As far as the Intimidation skill itself is concerned... my next upcoming campaign is going to be in Theros... and thus with the heavily-Greek inspired setting, both Persuasion and Intimidation will get a bit of a revamp. Persuasion will be used almost exclusively as philosophical debate, logical argument and rhetoric (an exceedingly important part of Greek life). Whereas Intimidation will be not only your standard threats of violence... but also your presence. How important you are, how imposing, how much your reputation precedes you, how in awe people are of you. It won't be strictly a negative reaction... but will often be quite positive and you won't even necessarily have to do anything to accomplish it. When you make a check and succeed, the people will kiss your ring and lick your boots. And you won't ever have to threaten to snap someone's neck to do it.

So this'll be one campaign where I'll be leaving both Persuasion and Intimidation in (and it only makes me wish even more that we could rename and revamp the skill list in D&D Beyond, because I'd love to rename both skills to Rhetoric and Presence instead.)
 

The difference gets a lot better if you rename Persuasion to Negotiation.

That way the solcial control skills become:
Indimidation - do what I want or something bad happens to you (which may or may not be physical - intimidation includes blackmail).
Negotiation - do what I want and something good happens (which includes bribery).
 

robus

Lowcountry Low Roller
Supporter
I like your approach, but I would add that there is a podcast where Jeremy Crawford states that there are passive scores for all abilities/skills (not just perception/investigation) and these represent the floor for your success on a skill check. The die rolls is to see if you succeed beyond this floor. It avoids the nonsense of a highly skilled character failing at something relatively easy.

If the possibility of failure makes no sense, then why roll?
 

Asisreo

Patron Badass
I like your approach, but I would add that there is a podcast where Jeremy Crawford states that there are passive scores for all abilities/skills (not just perception/investigation) and these represent the floor for your success on a skill check. The die rolls is to see if you succeed beyond this floor. It avoids the nonsense of a highly skilled character failing at something relatively easy.
I have no clue why Jeremy didn't reference the actual variant rule in the DMG called "automatic success." Not only does it contradict what he claims should be the case of the interview, it's much more elegant, especially because it's a variant and not implied to have a place in everyone's games.

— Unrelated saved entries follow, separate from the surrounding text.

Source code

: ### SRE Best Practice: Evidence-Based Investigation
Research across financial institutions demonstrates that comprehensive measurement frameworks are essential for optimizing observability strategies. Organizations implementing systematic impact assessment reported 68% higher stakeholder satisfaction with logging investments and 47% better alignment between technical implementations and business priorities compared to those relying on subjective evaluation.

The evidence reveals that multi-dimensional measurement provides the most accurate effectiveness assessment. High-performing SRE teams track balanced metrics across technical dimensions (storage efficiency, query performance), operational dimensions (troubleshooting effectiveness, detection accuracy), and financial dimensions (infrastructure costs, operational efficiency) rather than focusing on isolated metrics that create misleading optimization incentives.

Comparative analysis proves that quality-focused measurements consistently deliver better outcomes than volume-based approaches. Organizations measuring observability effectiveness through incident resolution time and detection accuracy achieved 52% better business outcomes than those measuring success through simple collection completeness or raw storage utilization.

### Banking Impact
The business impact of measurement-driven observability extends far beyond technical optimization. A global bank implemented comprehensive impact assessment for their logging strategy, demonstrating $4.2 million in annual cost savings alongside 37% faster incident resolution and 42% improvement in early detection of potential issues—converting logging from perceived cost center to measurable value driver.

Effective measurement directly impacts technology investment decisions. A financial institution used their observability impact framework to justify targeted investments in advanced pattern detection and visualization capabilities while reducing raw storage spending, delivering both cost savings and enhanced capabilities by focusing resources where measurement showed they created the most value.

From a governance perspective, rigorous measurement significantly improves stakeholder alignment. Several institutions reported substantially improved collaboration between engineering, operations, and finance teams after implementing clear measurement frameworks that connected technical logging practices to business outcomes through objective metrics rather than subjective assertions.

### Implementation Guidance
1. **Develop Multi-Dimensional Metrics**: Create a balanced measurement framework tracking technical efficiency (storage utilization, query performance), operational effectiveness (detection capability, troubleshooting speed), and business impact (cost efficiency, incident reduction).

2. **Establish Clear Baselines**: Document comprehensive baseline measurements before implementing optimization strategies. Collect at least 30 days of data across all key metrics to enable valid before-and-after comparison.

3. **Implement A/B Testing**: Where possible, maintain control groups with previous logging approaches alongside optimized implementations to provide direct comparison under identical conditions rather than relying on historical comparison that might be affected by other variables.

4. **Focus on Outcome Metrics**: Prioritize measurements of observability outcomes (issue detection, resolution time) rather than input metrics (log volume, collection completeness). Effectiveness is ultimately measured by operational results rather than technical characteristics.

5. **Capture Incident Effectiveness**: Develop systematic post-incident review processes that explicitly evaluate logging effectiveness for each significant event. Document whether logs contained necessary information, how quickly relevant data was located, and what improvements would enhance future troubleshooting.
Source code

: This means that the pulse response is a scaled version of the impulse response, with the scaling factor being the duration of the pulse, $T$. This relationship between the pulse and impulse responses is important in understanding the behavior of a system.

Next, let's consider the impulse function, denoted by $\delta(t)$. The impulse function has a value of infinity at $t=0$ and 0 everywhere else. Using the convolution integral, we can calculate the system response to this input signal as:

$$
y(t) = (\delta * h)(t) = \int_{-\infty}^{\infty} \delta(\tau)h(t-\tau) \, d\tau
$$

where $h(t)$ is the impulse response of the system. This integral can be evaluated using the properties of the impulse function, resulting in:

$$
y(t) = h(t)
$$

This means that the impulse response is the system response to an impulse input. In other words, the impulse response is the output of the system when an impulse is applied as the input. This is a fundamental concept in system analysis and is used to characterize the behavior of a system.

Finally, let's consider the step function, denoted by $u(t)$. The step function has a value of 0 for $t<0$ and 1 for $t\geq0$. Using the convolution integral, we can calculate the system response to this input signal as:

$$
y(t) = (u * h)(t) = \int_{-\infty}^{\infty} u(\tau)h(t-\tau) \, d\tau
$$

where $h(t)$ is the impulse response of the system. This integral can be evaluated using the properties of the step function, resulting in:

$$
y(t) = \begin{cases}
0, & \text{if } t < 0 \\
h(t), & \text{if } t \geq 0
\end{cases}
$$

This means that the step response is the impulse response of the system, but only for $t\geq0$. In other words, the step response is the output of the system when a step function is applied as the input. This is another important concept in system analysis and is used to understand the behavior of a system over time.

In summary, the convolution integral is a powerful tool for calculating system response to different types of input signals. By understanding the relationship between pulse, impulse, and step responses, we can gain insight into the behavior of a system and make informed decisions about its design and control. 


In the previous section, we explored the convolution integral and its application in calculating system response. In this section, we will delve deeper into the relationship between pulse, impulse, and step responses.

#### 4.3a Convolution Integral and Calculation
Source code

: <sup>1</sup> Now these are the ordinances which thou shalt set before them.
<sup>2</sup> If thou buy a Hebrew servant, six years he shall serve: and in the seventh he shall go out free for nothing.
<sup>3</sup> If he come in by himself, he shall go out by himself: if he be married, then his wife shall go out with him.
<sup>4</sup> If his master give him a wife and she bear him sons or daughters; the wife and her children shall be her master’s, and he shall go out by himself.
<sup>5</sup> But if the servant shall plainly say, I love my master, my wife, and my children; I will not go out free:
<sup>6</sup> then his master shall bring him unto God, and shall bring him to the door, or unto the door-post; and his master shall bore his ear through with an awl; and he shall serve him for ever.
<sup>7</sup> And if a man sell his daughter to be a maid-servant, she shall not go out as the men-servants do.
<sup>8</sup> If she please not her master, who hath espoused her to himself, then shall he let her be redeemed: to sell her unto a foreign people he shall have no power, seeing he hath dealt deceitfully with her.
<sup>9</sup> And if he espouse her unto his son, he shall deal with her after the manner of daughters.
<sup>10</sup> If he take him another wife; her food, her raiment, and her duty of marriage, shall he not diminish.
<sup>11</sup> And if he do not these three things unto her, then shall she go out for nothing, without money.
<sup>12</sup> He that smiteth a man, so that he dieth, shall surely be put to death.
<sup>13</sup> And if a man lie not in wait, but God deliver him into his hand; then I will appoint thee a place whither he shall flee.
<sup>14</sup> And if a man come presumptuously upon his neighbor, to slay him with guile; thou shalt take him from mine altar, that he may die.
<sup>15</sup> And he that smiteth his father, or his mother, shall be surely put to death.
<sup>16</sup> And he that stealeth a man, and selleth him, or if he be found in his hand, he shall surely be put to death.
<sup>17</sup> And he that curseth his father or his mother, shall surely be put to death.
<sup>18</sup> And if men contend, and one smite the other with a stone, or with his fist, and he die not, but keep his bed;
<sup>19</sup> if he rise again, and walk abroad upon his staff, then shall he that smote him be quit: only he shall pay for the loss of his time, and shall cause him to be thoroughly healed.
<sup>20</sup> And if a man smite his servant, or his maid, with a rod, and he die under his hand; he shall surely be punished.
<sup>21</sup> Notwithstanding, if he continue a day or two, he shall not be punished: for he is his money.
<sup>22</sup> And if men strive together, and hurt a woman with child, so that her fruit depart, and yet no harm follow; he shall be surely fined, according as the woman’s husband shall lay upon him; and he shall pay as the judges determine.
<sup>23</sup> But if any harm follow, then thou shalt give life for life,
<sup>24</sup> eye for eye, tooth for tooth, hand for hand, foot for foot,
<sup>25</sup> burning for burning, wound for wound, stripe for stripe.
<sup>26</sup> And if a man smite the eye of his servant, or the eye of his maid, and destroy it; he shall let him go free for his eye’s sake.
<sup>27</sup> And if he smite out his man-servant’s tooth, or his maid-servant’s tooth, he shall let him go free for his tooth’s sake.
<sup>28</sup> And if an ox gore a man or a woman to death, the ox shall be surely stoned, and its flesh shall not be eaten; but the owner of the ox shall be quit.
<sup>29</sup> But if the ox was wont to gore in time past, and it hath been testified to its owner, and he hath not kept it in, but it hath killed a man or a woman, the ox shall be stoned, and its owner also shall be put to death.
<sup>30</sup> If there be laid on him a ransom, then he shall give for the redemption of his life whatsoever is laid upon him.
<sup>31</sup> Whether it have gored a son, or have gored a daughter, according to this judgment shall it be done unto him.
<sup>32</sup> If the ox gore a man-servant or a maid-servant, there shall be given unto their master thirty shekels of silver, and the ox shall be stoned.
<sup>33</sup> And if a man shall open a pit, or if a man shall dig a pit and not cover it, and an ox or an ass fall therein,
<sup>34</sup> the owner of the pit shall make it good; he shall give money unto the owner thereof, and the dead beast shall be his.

Basically, if your ability score is =DC+5, you automatically succeed on your task. If you have an ability score of 16, for instance, you automatically succeed any DC of 11 or higher.

It also lets you have automatic success while you have skill/tool proficiency regardless of modifiers. So anyone with proficiency in persuasion at level 11 will always succeed a DC 15 check regardless of CHA. The only thing the scores would effect are DC's greater than 15.

I've tried it, and it's correct that the game becomes more predictable this way, but I think it might appeal to those grumps that hate having dice at their table without +23 mods to back them up.